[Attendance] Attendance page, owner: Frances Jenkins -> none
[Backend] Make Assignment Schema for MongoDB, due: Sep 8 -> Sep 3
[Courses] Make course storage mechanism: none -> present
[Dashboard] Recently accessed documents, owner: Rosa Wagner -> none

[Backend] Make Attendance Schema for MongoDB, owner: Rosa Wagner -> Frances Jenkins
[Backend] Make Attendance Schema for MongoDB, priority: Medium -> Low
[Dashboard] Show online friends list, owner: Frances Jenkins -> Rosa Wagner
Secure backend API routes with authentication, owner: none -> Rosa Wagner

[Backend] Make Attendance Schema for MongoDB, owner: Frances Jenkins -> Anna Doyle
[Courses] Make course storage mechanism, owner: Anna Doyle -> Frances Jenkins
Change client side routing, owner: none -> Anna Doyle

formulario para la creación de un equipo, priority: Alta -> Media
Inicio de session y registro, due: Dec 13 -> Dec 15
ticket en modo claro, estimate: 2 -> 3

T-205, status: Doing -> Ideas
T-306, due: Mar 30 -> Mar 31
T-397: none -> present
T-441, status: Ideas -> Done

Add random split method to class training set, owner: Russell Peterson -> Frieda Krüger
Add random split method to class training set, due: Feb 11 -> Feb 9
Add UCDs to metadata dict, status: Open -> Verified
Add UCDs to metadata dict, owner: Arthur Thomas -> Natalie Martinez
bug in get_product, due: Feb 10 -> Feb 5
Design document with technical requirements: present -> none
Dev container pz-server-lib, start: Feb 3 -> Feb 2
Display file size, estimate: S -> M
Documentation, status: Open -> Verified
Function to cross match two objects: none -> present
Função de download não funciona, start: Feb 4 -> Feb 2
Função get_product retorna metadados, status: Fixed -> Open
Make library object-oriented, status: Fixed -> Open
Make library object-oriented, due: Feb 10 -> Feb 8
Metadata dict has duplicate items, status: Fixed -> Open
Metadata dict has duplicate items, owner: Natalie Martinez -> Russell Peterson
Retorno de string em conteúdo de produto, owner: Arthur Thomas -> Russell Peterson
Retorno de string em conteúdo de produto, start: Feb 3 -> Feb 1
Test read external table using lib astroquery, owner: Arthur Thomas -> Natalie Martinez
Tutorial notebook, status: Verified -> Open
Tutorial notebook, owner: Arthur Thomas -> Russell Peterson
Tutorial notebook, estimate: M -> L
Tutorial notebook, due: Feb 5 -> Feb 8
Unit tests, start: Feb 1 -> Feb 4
──────────
*Exercise goal*:
Your reply should consist of the records, copied exactly.

*Task response*:
[Attendance] Attendance page, owner: Frances Jenkins -> none
[Backend] Make Assignment Schema for MongoDB, due: Sep 8 -> Sep 3
[Courses] Make course storage mechanism: none -> present
[Dashboard] Recently accessed documents, owner: Rosa Wagner -> none

[Backend] Make Attendance Schema for MongoDB, owner: Rosa Wagner -> Frances Jenkins
[Backend] Make Attendance Schema for MongoDB, priority: Medium -> Low
[Dashboard] Show online friends list, owner: Frances Jenkins -> Rosa Wagner
Secure backend API routes with authentication, owner: none -> Rosa Wagner

[Backend] Make Attendance Schema for MongoDB, owner: Frances Jenkins -> Anna Doyle
[Courses] Make course storage mechanism, owner: Anna Doyle -> Frances Jenkins
Change client side routing, owner: none -> Anna Doyle

formulario para la creación de un equipo, priority: Alta -> Media
Inicio de session y registro, due: Dec 13 -> Dec 15
ticket en modo claro, estimate: 2 -> 3

T-205, status: Doing -> Ideas
T-306, due: Mar 30 -> Mar 31
T-397: none -> present
T-441, status: Ideas -> Done

Add random split method to class training set, owner: Russell Peterson -> Frieda Krüger
Add random split method to class training set, due: Feb 11 -> Feb 9
Add UCDs to metadata dict, status: Open -> Verified
Add UCDs to metadata dict, owner: Arthur Thomas -> Natalie Martinez
bug in get_product, due: Feb 10 -> Feb 5
Design document with technical requirements: present -> none
Dev container pz-server-lib, start: Feb 3 -> Feb 2
Display file size, estimate: S -> M
Documentation, status: Open -> Verified
Function to cross match two objects: none -> present
Função de download não funciona, start: Feb 4 -> Feb 2
Função get_product retorna metadados, status: Fixed -> Open
Make library object-oriented, status: Fixed -> Open
Make library object-oriented, due: Feb 10 -> Feb 8
Metadata dict has duplicate items, status: Fixed -> Open
Metadata dict has duplicate items, owner: Natalie Martinez -> Russell Peterson
Retorno de string em conteúdo de produto, owner: Arthur Thomas -> Russell Peterson
Retorno de string em conteúdo de produto, start: Feb 3 -> Feb 1
Test read external table using lib astroquery, owner: Arthur Thomas -> Natalie Martinez
Tutorial notebook, status: Verified -> Open
Tutorial notebook, owner: Arthur Thomas -> Russell Peterson
Tutorial notebook, estimate: M -> L
Tutorial notebook, due: Feb 5 -> Feb 8
Unit tests, start: Feb 1 -> Feb 4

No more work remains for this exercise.